Augmented reality (AR) has finally been brought to mainstream, albeit dated, print media. Esquire showcased AR in the December 2009 issue of their high-profile magazine — but that’s really all that happened.

Robert Downey Jr on EsquireAnyone with the issue of the magazine and a webcam can experience Esquire’s AR goodness. They’ve littered the issue with AR markers, so there’s plenty of content to explore. When holding up the magazine cover, the marker under Robert Downey, Jr. explodes into an AR-ified video. There’s bunch of random letters floating in space with a cutout video of RDJ doing what he does best: spout off-kilter, random phrases. Every time you turn the marker 90 degrees, another floating video of Robert Downey Jr. appears. Going through the rest of the markers tucked into the magazine content produces roughly the same experience. The only exception is the videos and scenes around them are slightly different.

Built by The Barbarian Group (TBG) this AR extravaganza was released upon the world as a self-contained piece of software.
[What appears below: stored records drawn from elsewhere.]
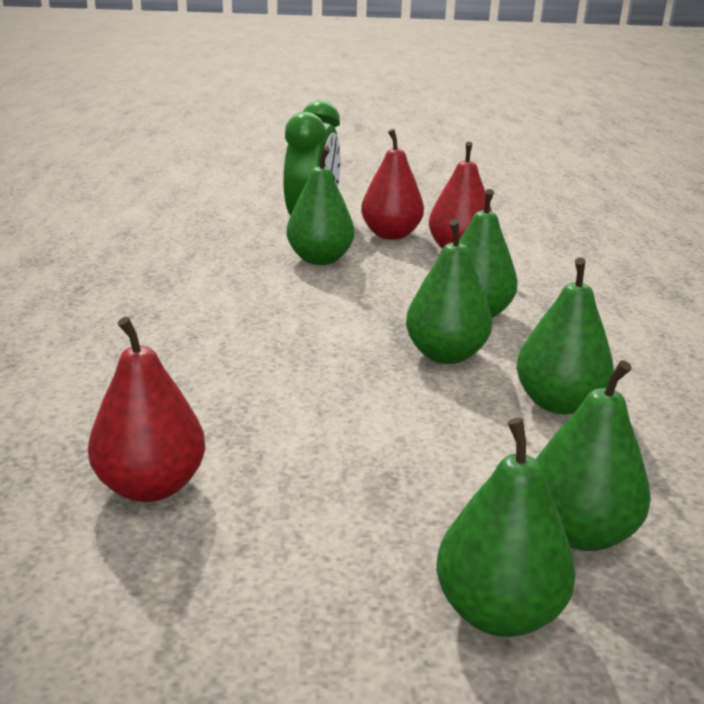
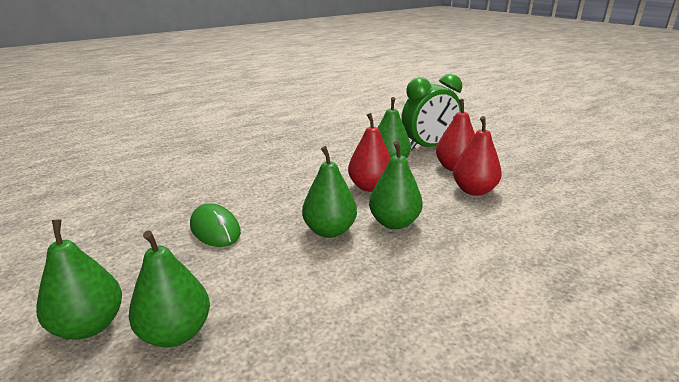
camera: 55 degrees right, 0 degrees up
red pear [88,317,205,502] -> red pear moved to [348,113,391,192]
green pear [516,258,614,414] -> none
none -> green mouse [190,203,241,247]

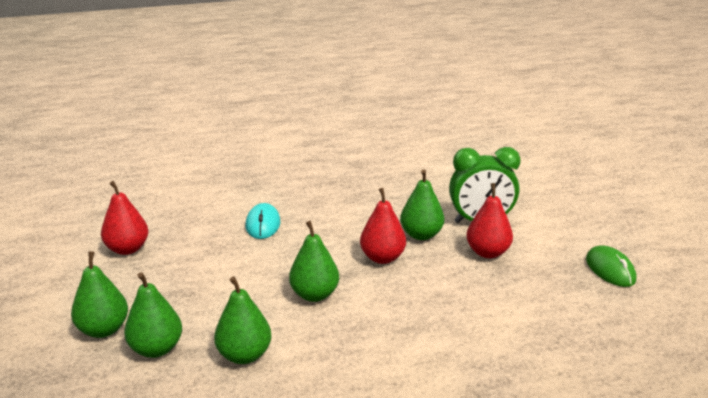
camera: 20 degrees right, 0 degrees up
green mouse [190,203,241,247] -> green mouse moved to [586,245,636,287]
green pear [369,141,423,229] -> green pear moved to [214,277,272,364]
red pear [453,116,502,196] -> red pear moved to [101,181,148,255]
none -> turquoise mouse [245,203,280,239]

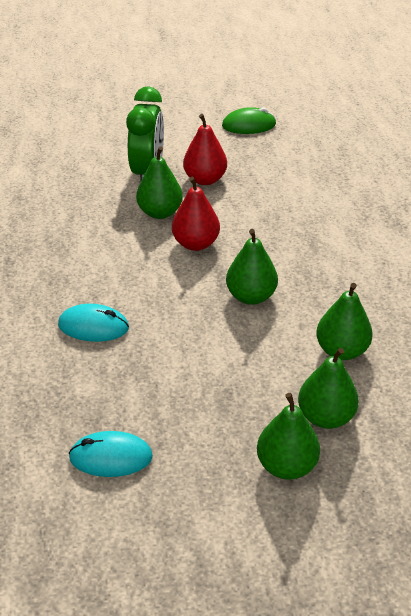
camera: 80 degrees left, 15 degrees up
red pear [101,181,148,255] -> turquoise mouse [69,431,153,477]

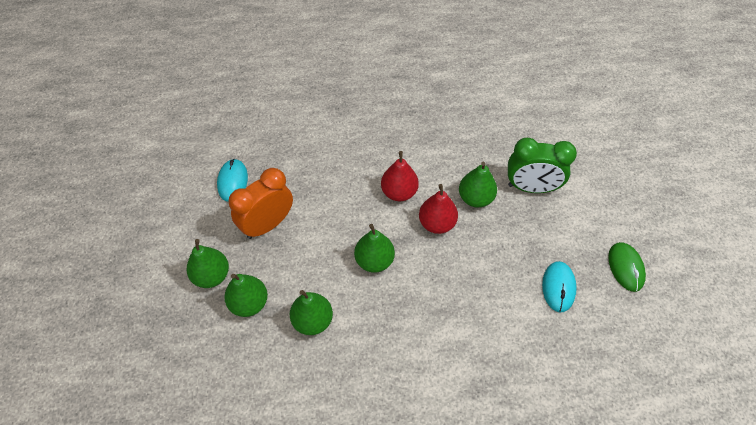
camera: 90 degrees right, 15 degrees up
turquoise mouse [58,304,129,342] -> turquoise mouse moved to [542,261,577,312]
red pear [183,114,227,185] -> red pear moved to [381,151,419,201]
none -> orange clock [229,168,293,239]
This 71MB download is a highly unorthodox and frustrating approach to provide such a widely available AR experience. Certainly there are some benefits to building a custom piece of software. For instance, the marker detection was surprisingly good. However, when AR is already available in Flash, why force people to download your own one-use software? Plus, the performance of the software hit way under par. Aside from it crashing the first time and bogging down my computer, it ran at about 5 frames a second. Flash should have been the platform of choice.

Looking past the sub-par performance, the actual AR-iness left a lot to be desired. There are two basic parts to AR: reality and augmentation. It looks as if Esquire and TBG decided to throw both AR essentials out the window. Their reality was in grayscale and through a strange white gradient. Unless my webcam only operates in grayscale (which it doesn’t), then we should be seeing an unadulterated, full-color feed from the webcam. And what’s with that gradient? My guess is it’s an attempt to make the AR content more visible. Ideally this would be accomplished by better design.

Looking past their strange reality, the augmentation didn’t score any better. We see reality in three dimensions, so augmented reality should also be in three dimensions. This application just put 2D video and graphics in a 3D space. That isn’t augmenting reality, but a stylized way of playing a video. If the content was interactive 3D objects and animations that engaged users with a dynamic experience, it would have been a richer way to integrate augmented reality. In addition Esquire could have utilized more stylized, graphic markers rather than the very obvious and clunky tag-style markers. They could have even used markerless tracking — especially if requiring me to download a special piece of software.

There is still that one quality that redeems this high-profile yet under-utilized mass exposure. The AR community has been growing swiftly, but every new technology takes time to get mainstream exposure and gain everyday traction. Esquire has provided just that, and tons of it.